Inggris Waspadai Varian Baru Corona yang Ditemukan di Afsel
·waktu baca 3 menit

Menyusul penemuan varian baru virus corona B.1.1.529 di Afrika Selatan (Afsel), Inggris langsung meningkatkan kewaspadaan. Mereka melarang sementara penerbangan dari Afsel dan lima negara Afrika lainnya.
Pada Kamis (25/11), Inggris mengumumkan larangan penerbangan dari Afsel, Namibia, Botswana, Zimbabwe, Lesotho, dan Eswatini akan berlaku mulai Jumat (26/11) pukul 12 siang waktu setempat.
Khusus bagi warga negara (WN) Inggris yang pulang dari Afsel dan kelima negara itu, mereka boleh masuk dengan syarat harus langsung menjalani karantina.
Badan Keamanan Kesehatan Inggris mengungkapkan, varian ini memiliki protein spike yang sangat berbeda dengan virus corona awal (yang belum bermutasi).
Virus corona awal inilah yang menjadi dasar dari vaksin COVID-19 yang sekarang tersedia.
B.1.1.529 diduga memiliki mutasi yang sangat mungkin menghindari respons imun tubuh, baik yang dipicu oleh vaksinasi ataupun yang timbul usai sembuh dari COVID-19. Selain itu, ditemukan juga mutasi yang berkaitan dengan peningkatan infektivitas.
Infektivitas dipahami sebagai kemampuan agen atau penyebab suatu penyakit untuk masuk, berkembang biak dalam tubuh, serta menyebabkan infeksi.
“Yang kami ketahui adalah terdapat jumlah mutasi yang signifikan [pada B.1.1.529], mungkin dua kali lipat dibandingkan dengan mutasi yang kita lihat pada varian Delta,” ucap Menteri Kesehatan Inggris Sajid Javid, dikutip dari Reuters.
“Dan ini menunjukkan bahwa virus itu kemungkinan lebih menular, dan vaksin-vaksin yang tersedia sekarang kemungkinan kurang efektif [terhadap varian baru],” lanjutnya.
Javid mengatakan, masih diperlukan lebih banyak data lagi untuk memahami varian baru virus corona ini.
Sebab, menurut para ilmuwan, studi lab perlu dilakukan untuk menilai kemungkinan mutasi tersebut menyebabkan penurunan efikasi vaksin yang sangat besar.
Tetapi yang pasti, pembatasan perjalanan sangat diperlukan sebagai bentuk pencegahan.
Pemerintahan Inggris diminta untuk mengambil keputusan dengan cepat, jika kekhawatiran soal dampak varian baru itu benar terbukti.

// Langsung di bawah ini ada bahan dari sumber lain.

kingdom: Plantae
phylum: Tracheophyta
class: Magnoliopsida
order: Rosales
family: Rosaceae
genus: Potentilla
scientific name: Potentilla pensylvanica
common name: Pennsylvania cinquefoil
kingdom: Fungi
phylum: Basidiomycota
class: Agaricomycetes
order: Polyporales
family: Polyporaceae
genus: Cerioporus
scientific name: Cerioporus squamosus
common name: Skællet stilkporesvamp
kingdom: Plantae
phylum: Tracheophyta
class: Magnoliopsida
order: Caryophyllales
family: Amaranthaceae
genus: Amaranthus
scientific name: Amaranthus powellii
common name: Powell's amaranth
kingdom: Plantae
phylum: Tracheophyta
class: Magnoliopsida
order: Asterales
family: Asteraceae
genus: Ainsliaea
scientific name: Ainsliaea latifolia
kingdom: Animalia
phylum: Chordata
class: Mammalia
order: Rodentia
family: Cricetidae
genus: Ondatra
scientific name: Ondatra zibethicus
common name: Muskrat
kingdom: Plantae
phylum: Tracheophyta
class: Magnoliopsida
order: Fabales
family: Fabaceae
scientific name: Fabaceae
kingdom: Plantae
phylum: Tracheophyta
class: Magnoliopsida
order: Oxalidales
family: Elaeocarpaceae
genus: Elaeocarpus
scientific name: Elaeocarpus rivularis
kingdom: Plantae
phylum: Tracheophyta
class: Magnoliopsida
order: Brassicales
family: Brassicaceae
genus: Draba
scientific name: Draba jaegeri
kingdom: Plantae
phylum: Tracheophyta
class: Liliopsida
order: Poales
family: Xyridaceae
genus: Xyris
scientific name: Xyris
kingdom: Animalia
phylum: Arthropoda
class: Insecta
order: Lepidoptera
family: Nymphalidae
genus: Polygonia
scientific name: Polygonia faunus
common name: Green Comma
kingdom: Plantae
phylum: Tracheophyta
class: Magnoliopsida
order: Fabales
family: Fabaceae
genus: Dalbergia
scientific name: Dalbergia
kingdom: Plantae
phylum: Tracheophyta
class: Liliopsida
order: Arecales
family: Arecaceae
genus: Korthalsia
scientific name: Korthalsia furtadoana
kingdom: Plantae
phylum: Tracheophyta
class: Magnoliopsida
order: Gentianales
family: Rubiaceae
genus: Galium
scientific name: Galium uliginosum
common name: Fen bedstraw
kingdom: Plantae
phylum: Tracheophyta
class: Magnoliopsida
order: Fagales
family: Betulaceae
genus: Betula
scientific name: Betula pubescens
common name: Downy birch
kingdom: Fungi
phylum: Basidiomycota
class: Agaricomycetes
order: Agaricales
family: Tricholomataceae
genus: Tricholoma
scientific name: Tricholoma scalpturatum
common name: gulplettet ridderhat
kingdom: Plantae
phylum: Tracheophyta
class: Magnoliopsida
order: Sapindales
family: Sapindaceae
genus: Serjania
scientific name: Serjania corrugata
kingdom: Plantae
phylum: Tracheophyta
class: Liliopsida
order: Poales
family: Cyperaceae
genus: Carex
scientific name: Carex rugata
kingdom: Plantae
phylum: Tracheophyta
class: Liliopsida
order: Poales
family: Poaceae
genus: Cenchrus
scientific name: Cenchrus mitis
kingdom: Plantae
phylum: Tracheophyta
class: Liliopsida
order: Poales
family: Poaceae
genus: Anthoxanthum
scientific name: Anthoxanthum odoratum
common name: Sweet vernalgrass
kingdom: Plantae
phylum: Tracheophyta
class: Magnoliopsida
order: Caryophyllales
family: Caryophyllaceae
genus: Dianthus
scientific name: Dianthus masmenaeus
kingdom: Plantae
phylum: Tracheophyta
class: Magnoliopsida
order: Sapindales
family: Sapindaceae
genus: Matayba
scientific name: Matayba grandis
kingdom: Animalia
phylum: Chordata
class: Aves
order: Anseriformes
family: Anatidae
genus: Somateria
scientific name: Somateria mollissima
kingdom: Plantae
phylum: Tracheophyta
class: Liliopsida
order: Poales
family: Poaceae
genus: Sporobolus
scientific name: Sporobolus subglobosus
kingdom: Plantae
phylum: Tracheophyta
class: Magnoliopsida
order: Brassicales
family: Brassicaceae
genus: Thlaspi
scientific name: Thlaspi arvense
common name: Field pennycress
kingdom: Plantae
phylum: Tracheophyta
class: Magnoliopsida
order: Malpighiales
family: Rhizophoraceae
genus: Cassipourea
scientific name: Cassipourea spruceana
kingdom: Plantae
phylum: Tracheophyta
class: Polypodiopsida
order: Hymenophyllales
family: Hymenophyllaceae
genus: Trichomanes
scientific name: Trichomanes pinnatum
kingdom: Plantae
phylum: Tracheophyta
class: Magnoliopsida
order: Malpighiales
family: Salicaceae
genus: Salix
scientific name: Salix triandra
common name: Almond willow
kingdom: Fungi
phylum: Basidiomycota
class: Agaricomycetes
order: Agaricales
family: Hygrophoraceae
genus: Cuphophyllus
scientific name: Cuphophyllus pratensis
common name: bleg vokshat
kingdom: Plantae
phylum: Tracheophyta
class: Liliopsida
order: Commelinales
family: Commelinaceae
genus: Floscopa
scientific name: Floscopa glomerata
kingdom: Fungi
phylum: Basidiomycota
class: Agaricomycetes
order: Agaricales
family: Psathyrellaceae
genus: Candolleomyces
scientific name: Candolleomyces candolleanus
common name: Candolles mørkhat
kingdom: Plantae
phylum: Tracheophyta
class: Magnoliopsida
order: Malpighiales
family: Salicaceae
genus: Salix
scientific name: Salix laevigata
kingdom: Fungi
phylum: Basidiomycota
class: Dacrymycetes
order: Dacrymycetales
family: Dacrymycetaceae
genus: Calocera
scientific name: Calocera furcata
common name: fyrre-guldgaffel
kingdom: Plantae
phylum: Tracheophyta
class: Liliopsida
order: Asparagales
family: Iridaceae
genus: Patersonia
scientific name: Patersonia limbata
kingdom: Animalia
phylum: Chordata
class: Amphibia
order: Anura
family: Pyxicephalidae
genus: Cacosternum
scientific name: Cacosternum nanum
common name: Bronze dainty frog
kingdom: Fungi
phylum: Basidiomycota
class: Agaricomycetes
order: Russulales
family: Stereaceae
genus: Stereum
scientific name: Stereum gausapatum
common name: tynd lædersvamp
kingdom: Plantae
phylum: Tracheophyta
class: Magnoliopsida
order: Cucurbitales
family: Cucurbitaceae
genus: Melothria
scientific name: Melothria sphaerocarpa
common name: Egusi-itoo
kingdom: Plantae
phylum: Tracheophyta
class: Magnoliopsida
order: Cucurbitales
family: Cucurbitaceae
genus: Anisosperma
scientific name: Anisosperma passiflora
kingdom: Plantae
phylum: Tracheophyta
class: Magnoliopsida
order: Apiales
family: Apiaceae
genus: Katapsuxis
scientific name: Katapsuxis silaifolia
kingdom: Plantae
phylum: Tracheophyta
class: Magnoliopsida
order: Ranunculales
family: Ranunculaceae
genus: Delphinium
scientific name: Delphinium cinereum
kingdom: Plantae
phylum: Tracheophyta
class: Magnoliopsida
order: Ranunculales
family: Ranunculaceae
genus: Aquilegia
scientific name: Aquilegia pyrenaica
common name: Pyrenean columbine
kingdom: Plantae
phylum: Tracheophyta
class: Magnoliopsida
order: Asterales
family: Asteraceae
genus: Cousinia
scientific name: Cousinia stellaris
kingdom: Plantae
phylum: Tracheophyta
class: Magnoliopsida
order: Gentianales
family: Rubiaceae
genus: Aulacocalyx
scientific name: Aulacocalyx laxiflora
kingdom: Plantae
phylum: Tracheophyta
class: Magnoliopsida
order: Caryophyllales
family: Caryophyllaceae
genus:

Meskipun, pengumpulan informasi mengenai karakteristik varian B.1.1.529 dapat memakan waktu beberapa minggu.
Pada Kamis (25/11), ilmuwan Afsel mengumumkan telah mendeteksi varian baru COVID-19 dalam jumlah kecil. Menurut Institut Nasional Penyakit Menular (NICD), saat ini telah ditemukan 22 kasus varian B.1.1.529.
"Meski data terbatas, ahli kami terus bekerja lembur dengan sistem pengawasan yang ada untuk memahami varian baru dan implikasi potensialnya," kata Profesor NICD, Adrian Puren.
Varian ini dilaporkan sudah terdeteksi di Botswana dan Hong Kong. Namun, Badan Keamanan Kesehatan Inggris mengatakan belum menemukan kasus varian baru ini di negaranya.
“Bukti awal dari surveilans genomik di Afrika Selatan menunjukkan bahwa B.1.1.529 dapat menyebabkan kekhawatiran serius,” ujar Wakil Direktur Jenderal Laboratorium Biologi Molekuler Eropa, Ewan Birney.
“Kita semua tahu bahwa aksi tanggap lebih awal itu lebih baik dibandingkan terlambat. Ada kemungkinan varian ini tidak se-mengancam [varian] Alpha dan Delta, tetapi konsekuensi dari tidak bertindak bisa menjadi serius,” tutupnya.